Remember me?
After some movie missteps, and a four-year break, Smith is back in ‘Black’
- Last Updated: 2:08 PM, May 20, 2012
- Posted: 9:37 PM, May 19, 2012
In your world, two plus two equals four. In Will Smith’s world, “Two plus two is gonna be what I want it to be,” as he once told TV host Tavis Smiley.
Whoa. Hold up, Big Willie. Let us take a moment to get jiggy with that math. What are we to make of a man who believes so strongly in his own power that he suggests something as inviolate as arithmetic is under his control? Is this a case of extreme optimism — or extreme narcissism?

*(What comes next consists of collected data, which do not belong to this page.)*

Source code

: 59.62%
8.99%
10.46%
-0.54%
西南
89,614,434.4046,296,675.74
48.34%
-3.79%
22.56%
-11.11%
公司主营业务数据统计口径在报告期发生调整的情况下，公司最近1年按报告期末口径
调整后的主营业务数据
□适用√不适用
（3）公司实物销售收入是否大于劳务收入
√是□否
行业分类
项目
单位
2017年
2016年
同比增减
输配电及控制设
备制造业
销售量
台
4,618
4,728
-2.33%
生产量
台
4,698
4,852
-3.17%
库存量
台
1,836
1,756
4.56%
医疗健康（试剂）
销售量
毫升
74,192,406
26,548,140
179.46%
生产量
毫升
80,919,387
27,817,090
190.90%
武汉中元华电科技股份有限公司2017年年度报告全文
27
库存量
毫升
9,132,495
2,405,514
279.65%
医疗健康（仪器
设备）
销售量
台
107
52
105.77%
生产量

In the end, it doesn’t matter. Will Smith is the biggest movie star in the world, and it’s impossible to say if that status gave him a belief in his own power, or if that belief in his own power earned him that status.
Now 43, Smith has been absent from movie screens since 2008’s “Seven Pounds,” a relative eternity for a star as big as he is. He finally returns Friday in “Men in Black 3,” reprising his role as Agent J, who must time travel back to 1969 to prevent Agent K (Tommy Lee Jones), from being assassinated.
The movie comes at a decisive moment in Smith’s career, thanks to his long hiatus and the faltering of his two previous films, “Hancock” and “Seven Pounds.” Those movies made loads of cash but were bashed by critics, breaking a run of commercial and critical successes running back to his Oscar-nominated role in 2001’s “Ali.” (We’ll just ignore “Wild, Wild West.”)
During the past four years, the star has also seen his golden image dinged by rare p.r. gaffes involving the way he handles his kids’ careers, his apparent ties to Scientology and his ginormous double-decker on-set dressing room.
Smith, though, already has a process for solving thorny problems. “Make a choice — from that point on, the universe is gonna get out of your way. It’s water,” Smith told Smiley. “I believe I can create whatever I want to create.”
What the famously hard-working Smith desperately wants to create now is a universe in which he remains the top draw in Hollywood.
First step: Choose a sure thing. After “Seven Pounds,” Smith was deciding whether to shoot “MIB3” or “The City That Sailed,” an original fantasy script about a piece of America breaking off and floating in the ocean. Not surprisingly, he chose the safe sequel.
“He hasn’t done a movie since ‘Seven Pounds,’ so I think there’s a big, big ‘want to see’ [factor],” says producer Todd Black, who worked with Smith on “Seven Pounds” and “The Pursuit of Happyness.” “And to make a comeback in a big, populist movie like this is really smart. It goes right to the sweet spot of his audience.”
Next step: Use your massive influence and power to mold projects to your liking and avoid any possible missteps.